Presentation Authors: Aaron Berkenwald*, Erik Katz, Brendan Brown, Chintan Patel, Travis Sullivan, Burlington, MA, Erik Burks, Boston, MA, Jay Raman, Joshua Warrick, Hershey, PA, David Canes, Kimberly Rieger-Christ, Burlington, MA
Introduction: Radical Nephroureterectomy (RNU) is the gold standard treatment for Upper Tract Urothelial Carcinoma (UTUC). However, less invasive treatment modalities exist for low grade, non-invasive tumors. Determination of tumor characteristics are currently based on endoscopic biopsies, which often supply insufficient tissue for accurate diagnosis. Biochemical analysis of UTUC biopsies may enable practitioners to make more informed clinical decisions and avoid overtreating less aggressive tumors. We propose that by comparing microRNA (miRNA) expression patterns from UTUC biopsies to their final pathology from RNU samples we may provide a framework for more effective diagnosis, and possibly help predict tumor behavior.
Methods: Under an IRB-approved study, total RNA was extracted from formalin-fixed, paraffin-embedded UTUC biopsy samples from 64 patients who subsequently underwent RNU from 2005-2018 at two high-volume institutions. Twenty samples were profiled via miRNA RT-qPCR and screened with an array for 752 unique miRNAs. Differentially expressed miRNAs were then selected for validation using 44 UTUC biopsy samples. In total, 28 high grade (HG) and 16 low grade (LG) samples were analyzed using ROC curves and logistic regression analysis to establish a predictive miRNA model corresponding to final pathological grade and stage after RNU.

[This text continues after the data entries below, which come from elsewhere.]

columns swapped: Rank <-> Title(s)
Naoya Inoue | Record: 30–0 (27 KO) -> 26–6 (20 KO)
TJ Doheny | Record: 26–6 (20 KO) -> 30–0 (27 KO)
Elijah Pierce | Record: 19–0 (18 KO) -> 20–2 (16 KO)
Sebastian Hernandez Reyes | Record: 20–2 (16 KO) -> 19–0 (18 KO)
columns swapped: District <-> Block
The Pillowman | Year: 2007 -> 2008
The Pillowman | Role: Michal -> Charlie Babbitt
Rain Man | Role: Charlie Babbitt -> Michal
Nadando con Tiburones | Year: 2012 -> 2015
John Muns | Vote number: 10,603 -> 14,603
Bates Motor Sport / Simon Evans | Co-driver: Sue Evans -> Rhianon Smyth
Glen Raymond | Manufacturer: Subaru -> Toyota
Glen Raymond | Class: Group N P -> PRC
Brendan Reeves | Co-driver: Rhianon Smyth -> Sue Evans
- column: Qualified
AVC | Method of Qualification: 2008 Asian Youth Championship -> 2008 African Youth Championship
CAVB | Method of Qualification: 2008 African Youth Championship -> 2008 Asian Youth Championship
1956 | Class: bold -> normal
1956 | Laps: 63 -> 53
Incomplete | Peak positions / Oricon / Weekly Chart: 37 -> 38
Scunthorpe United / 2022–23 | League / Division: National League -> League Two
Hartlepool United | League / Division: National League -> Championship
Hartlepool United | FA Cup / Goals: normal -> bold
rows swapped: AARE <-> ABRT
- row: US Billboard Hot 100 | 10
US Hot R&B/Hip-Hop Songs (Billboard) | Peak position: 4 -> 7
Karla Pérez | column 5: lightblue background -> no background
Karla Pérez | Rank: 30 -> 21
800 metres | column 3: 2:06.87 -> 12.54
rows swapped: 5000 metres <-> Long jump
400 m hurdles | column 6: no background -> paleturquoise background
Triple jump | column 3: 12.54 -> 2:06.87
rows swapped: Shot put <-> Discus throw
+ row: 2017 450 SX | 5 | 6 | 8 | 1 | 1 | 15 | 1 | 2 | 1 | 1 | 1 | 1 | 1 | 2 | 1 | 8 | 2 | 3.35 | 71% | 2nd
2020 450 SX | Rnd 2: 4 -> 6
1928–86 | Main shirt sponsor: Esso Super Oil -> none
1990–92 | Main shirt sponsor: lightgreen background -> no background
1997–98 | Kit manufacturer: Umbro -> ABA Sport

Results: Screening array analysis identified 26 miRNAs differentially expressed between LG and HG tumors (p < 0.05 and FDR < 0.1). Of these, four were up-regulated and 22 were down-regulated in the HG, invasive tumors. Hierarchical clustering analysis yielded two distinct groups with miRNA expression patterns corresponding to final RNU pathology (p=0.029). Validation of these miRNAs revealed upregulation of miR-21-5p in invasive tumors (p=0.026) and downregulation of four miRNAs (miR-141-3b, miR-26b-5p, miR-29c-3p, let-7b-5p) in HG tumors (p < 0.05). Using miR-141-3p and miR-29c-3p in combination as a predictive model for grade resulted in a sensitivity and specificity of 89.3% and 62.5% respectively, with an area under the curve of 0.812.
Conclusions: We present distinct miRNA expression profiles of UTUC biopsies that are associated with HG, invasive tumors compared to LG, non-invasive lesions. We further highlight validated UTUC miRNAs that show a statistically significant correlation with tumor invasion and grade.